Invisible hands” produced by “collective wisdom” in information science, however, may quite possibly lead to problems comparable to those created by the “invisible hand” of Adam Smith’s capitalism, whose operations were found to require major corrections by laws regulating hours of work, minimum wages, job-safety considerations, pollution levels, etc.; by unions closely monitoring actual day-to-day work conditions; and by enforceable codes of ethics in stock markets. History would seem to indicate that unregulated “invisible hands,” when left to themselves, always wind up holding mirrors that reflect our own non-re-engineered human nature, good and bad, rather than our utopian ideals. (We might well ask: if the “mind of God” is emerging from the collective intelligence displayed by the Web, why is it that the deity is so preoccupied with gambling, pornography, hook-ups, plagiarism, piracy of intellectual property, and Viagra knock-offs?).”
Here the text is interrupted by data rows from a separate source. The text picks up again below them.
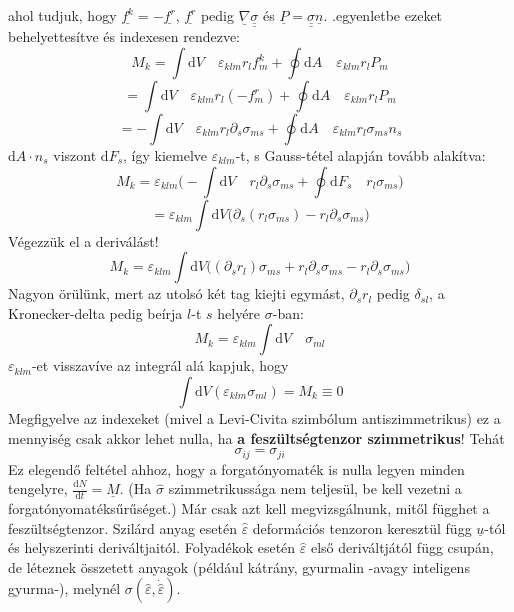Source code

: \documentclass[a4paper, 12pt, titlepage]{article}
\begin{document}
ahol tudjuk, hogy $\underline{f^{k}}=-\underline{f^{r}}$, $\underline{f^{r}}$ pedig $\underline{\nabla}\underline{\underline{\sigma}}$ és $\underline{P}=\underline{\underline{\sigma}}\underline{n}$. .\hspace{1mm}egyenletbe ezeket behelyettesítve és indexesen rendezve:
\[M_{k}=\int\mathrm{d}V\quad\varepsilon_{klm}r_{l}f^{k}_{m}+\oint\mathrm{d}A\quad\varepsilon_{klm}r_{l}P_{m}\]
\[=\int\mathrm{d}V\quad\varepsilon_{klm}r_{l}(-f^{r}_{m})+\oint\mathrm{d}A\quad\varepsilon_{klm}r_{l}P_{m}\]
\[=-\int\mathrm{d}V\quad\varepsilon_{klm}r_{l}\partial_{s}\sigma_{ms}+\oint\mathrm{d}A\quad\varepsilon_{klm}r_{l}\sigma_{ms}n_{s}\]
$\mathrm{d}A\cdot n_{s}$ viszont $\mathrm{d}F_{s}$, így kiemelve $\varepsilon_{klm}$-t, s Gauss-tétel alapján tovább alakítva:
\[M_{k}=\varepsilon_{klm}\Bigg(-\int\mathrm{d}V\quad r_{l}\partial_{s}\sigma_{ms}+\oint\mathrm{d}F_{s}\quad r_{l}\sigma_{ms}\Bigg)\]
\[=\varepsilon_{klm}\int\mathrm{d}V\bigg(\partial_{s}(r_{l}\sigma_{ms})-r_{l}\partial_{s}\sigma_{ms}\bigg)\]
Végezzük el a deriválást!
\[M_{k}=\varepsilon_{klm}\int\mathrm{d}V\bigg((\partial_{s}r_{l})\sigma_{ms}+r_{l}\partial_{s}\sigma_{ms}-r_{l}\partial_{s}\sigma_{ms}\bigg)\]
Nagyon örülünk, mert az utolsó két tag kiejti egymást, $\partial_{s}r_{l}$ pedig $\delta_{sl}$, a Kronecker-delta pedig beírja $l$-t $s$ helyére $\sigma$-ban:
\[M_{k}=\varepsilon_{klm}\int\mathrm{d}V\quad\sigma_{ml}\]
$\varepsilon_{klm}$-et visszavíve az integrál alá kapjuk, hogy
\[\int\mathrm{d}V(\varepsilon_{klm}\sigma_{ml})=M_{k}\equiv 0\]
Megfigyelve az indexeket (mivel a Levi-Civita szimbólum antiszimmetrikus) ez a mennyiség csak akkor lehet nulla, ha \textbf{a feszültségtenzor szimmetrikus}! Tehát
	\begin{equation}
\sigma_{ij}=\sigma_{ji}
	\label{eq:szimm}
	\end{equation}
Ez elegendő feltétel ahhoz, hogy a forgatónyomaték is nulla legyen minden tengelyre, $\frac{\mathrm{d}\underline{N}}{\mathrm{d}t}=\underline{M}$. (Ha $\hat{\sigma}$ szimmetrikussága nem teljesül, be kell vezetni a forgatónyomatéksűrűséget.)
\newline
Már csak azt kell megvizsgálnunk, mitől függhet a feszültségtenzor. Szilárd anyag esetén $\hat{\varepsilon}$ deformációs tenzoron keresztül függ $\underline{u}$-tól és helyszerinti deriváltjaitól. Folyadékok esetén $\hat{\varepsilon}$ első deriváltjától függ csupán, de léteznek összetett anyagok (például kátrány, gyurmalin -avagy inteligens gyurma-), melynél $\sigma(\hat{\varepsilon},\dot{\hat{\varepsilon}})$.



\end{document}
Of course, the big question hides behind the magnificent ‘If’ parenthetical tail-end sentence, about the ‘mind of God’ assertion, to which on this occasion I would add: ‘why indeed?’

Adam Smith is absolved from the ‘invisible hand’ in ‘capitalism’ because he never said anything about ‘capitalism’, a word and a phenomenon unknown to him. The word first appeared in English in 1854 because it was a mid-19th century phenomenon, associated with large-scale markets and power-driven machinery, in which capital substituted for labour to boost the division of labour and the sub-division of enterprise activities in ever widening specialisation.
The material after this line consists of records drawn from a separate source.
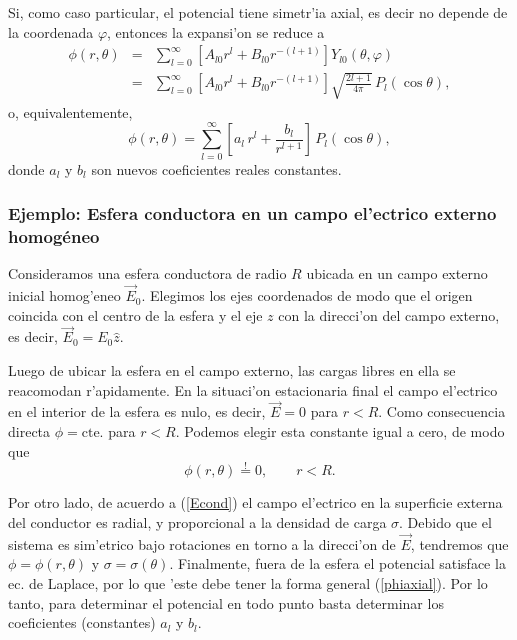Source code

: Si, como caso particular, el potencial tiene simetr'ia axial, es decir no
depende de la coordenada $\varphi$, entonces la expansi'on se reduce a
\begin{eqnarray}
  \phi(r,\theta) &=& \sum_{l=0}^\infty\left[
  A_{l0}  r^l + B_{l0}  r^{-(l+1)}\right]  Y_{l0}(\theta,\varphi) \\
&=&\sum_{l=0}^\infty\left[  A_{l0}  r^l + B_{l0}
r^{-(l+1)}\right]\sqrt{\frac{2l+1}{4\pi}}\,P_l(\cos\theta) ,
\end{eqnarray}
o, equivalentemente,
\begin{equation}\label{phiaxial}
\boxed{\phi(r,\theta)=\sum_{l=0}^\infty\left[  a_l\,  r^l +
\frac{b_l}{r^{l+1}}\right]\,P_l(\cos\theta),}
\end{equation}
donde $a_l$ y $b_l$ son nuevos coeficientes reales constantes.

\subsubsection{Ejemplo: Esfera conductora en un campo el'ectrico externo homogéneo}\label{sec:esfcond}

Consideramos una esfera conductora de radio $R$ ubicada en un campo externo inicial homog'eneo $\vec{E}_0$. Elegimos los ejes coordenados de modo que el origen coincida con el centro de la esfera y el eje $z$ con la direcci'on del campo externo, es decir, $\vec{E}_0=E_0\hat{z}$.

Luego de ubicar la esfera en el campo externo, las cargas libres en ella se reacomodan r'apidamente. En la situaci'on estacionaria final el campo el'ectrico en el interior de la esfera es nulo, es decir, $\vec{E}=0$ para $r<R$. Como consecuencia directa $\phi=\text{cte.}$ para $r<R$. Podemos elegir esta constante igual a cero, de modo que
\begin{equation}
\phi(r,\theta)\stackrel{!}{=}0, \qquad r<R.
\end{equation}

Por otro lado, de acuerdo a (\ref{Econd}) el campo el'ectrico en la superficie externa del conductor es radial, y proporcional a la densidad de carga $\sigma$. Debido que el sistema es sim'etrico bajo rotaciones en torno a la direcci'on de $\vec{E}$, tendremos que $\phi=\phi(r,\theta)$ y $\sigma=\sigma(\theta)$. Finalmente, fuera de la esfera el potencial satisface la ec. de Laplace, por lo que 'este debe tener la forma general (\ref{phiaxial}). Por lo tanto, para determinar el potencial en todo punto basta determinar los coeficientes (constantes) $a_l$ y $b_l$.

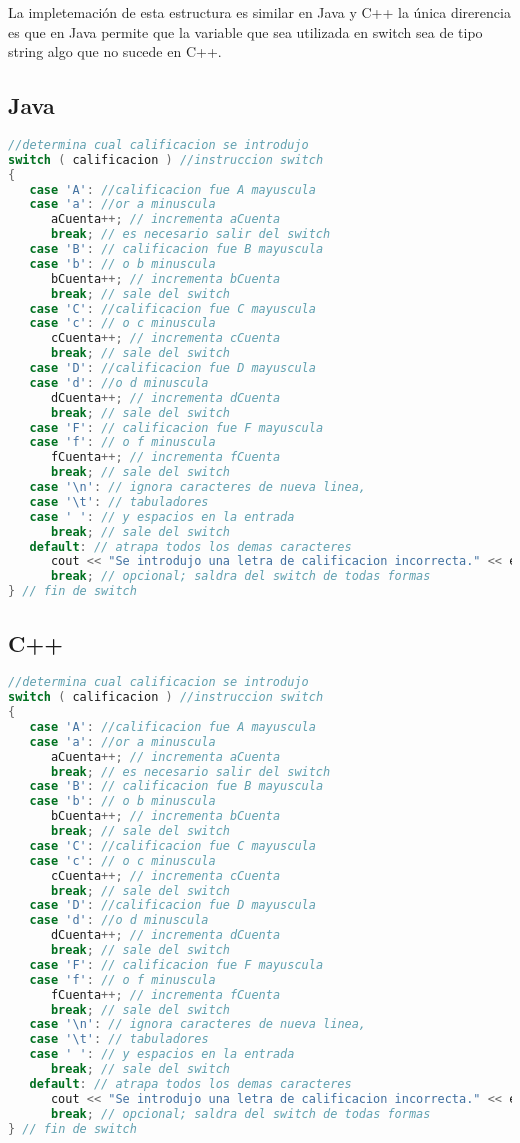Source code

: La impletemación de esta estructura es similar en Java y C++ la única direrencia es que en Java permite que la variable que sea utilizada en switch sea de tipo string algo que no sucede en C++.

\subsection{Java}
\begin{lstlisting}[language=Java]
//determina cual calificacion se introdujo
switch ( calificacion ) //instruccion switch
{
   case 'A': //calificacion fue A mayuscula
   case 'a': //or a minuscula
      aCuenta++; // incrementa aCuenta
      break; // es necesario salir del switch
   case 'B': // calificacion fue B mayuscula
   case 'b': // o b minuscula
      bCuenta++; // incrementa bCuenta
      break; // sale del switch
   case 'C': //calificacion fue C mayuscula
   case 'c': // o c minuscula
      cCuenta++; // incrementa cCuenta
      break; // sale del switch
   case 'D': //calificacion fue D mayuscula
   case 'd': //o d minuscula
      dCuenta++; // incrementa dCuenta
      break; // sale del switch
   case 'F': // calificacion fue F mayuscula
   case 'f': // o f minuscula
      fCuenta++; // incrementa fCuenta
      break; // sale del switch
   case '\n': // ignora caracteres de nueva linea,
   case '\t': // tabuladores
   case ' ': // y espacios en la entrada
      break; // sale del switch
   default: // atrapa todos los demas caracteres
      cout << "Se introdujo una letra de calificacion incorrecta." << endl;
      break; // opcional; saldra del switch de todas formas
} // fin de switch	
\end{lstlisting}


\subsection{C++}
\begin{lstlisting}[language=C++]
//determina cual calificacion se introdujo
switch ( calificacion ) //instruccion switch
{
   case 'A': //calificacion fue A mayuscula
   case 'a': //or a minuscula
      aCuenta++; // incrementa aCuenta
      break; // es necesario salir del switch
   case 'B': // calificacion fue B mayuscula
   case 'b': // o b minuscula
      bCuenta++; // incrementa bCuenta
      break; // sale del switch
   case 'C': //calificacion fue C mayuscula
   case 'c': // o c minuscula
      cCuenta++; // incrementa cCuenta
      break; // sale del switch
   case 'D': //calificacion fue D mayuscula
   case 'd': //o d minuscula
      dCuenta++; // incrementa dCuenta
      break; // sale del switch
   case 'F': // calificacion fue F mayuscula
   case 'f': // o f minuscula
      fCuenta++; // incrementa fCuenta
      break; // sale del switch
   case '\n': // ignora caracteres de nueva linea,
   case '\t': // tabuladores
   case ' ': // y espacios en la entrada
      break; // sale del switch
   default: // atrapa todos los demas caracteres
      cout << "Se introdujo una letra de calificacion incorrecta." << endl;
      break; // opcional; saldra del switch de todas formas
} // fin de switch	
\end{lstlisting}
If information science has adopted invisible hand explanations, I am not surprised that Thomas Mann has questions about it. Invisible-hand explanations grew out of general equilibrium economics in mid-20th century discourse among neoclassical economists. The words used by Adam Smith, two hundred years earlier (and by literary writers right back to classical times), were metaphors, used only three times in the million words he wrote, and on each occasion the metaphor had nothing to do with markets (see my paper: ‘Adam Smith’s Invisible Hand: from metaphor to myth’: for a copy email me at: gavin{At}negweb{(dot)]com), or the 'mind of God'.

If an invisible hand needs to be regulated, it cannot have anything to do with the ‘mind of God’; and if it has nothing to do with the ‘mind of God’, it clearly does not exist (as if it ever did in the form it is presented today).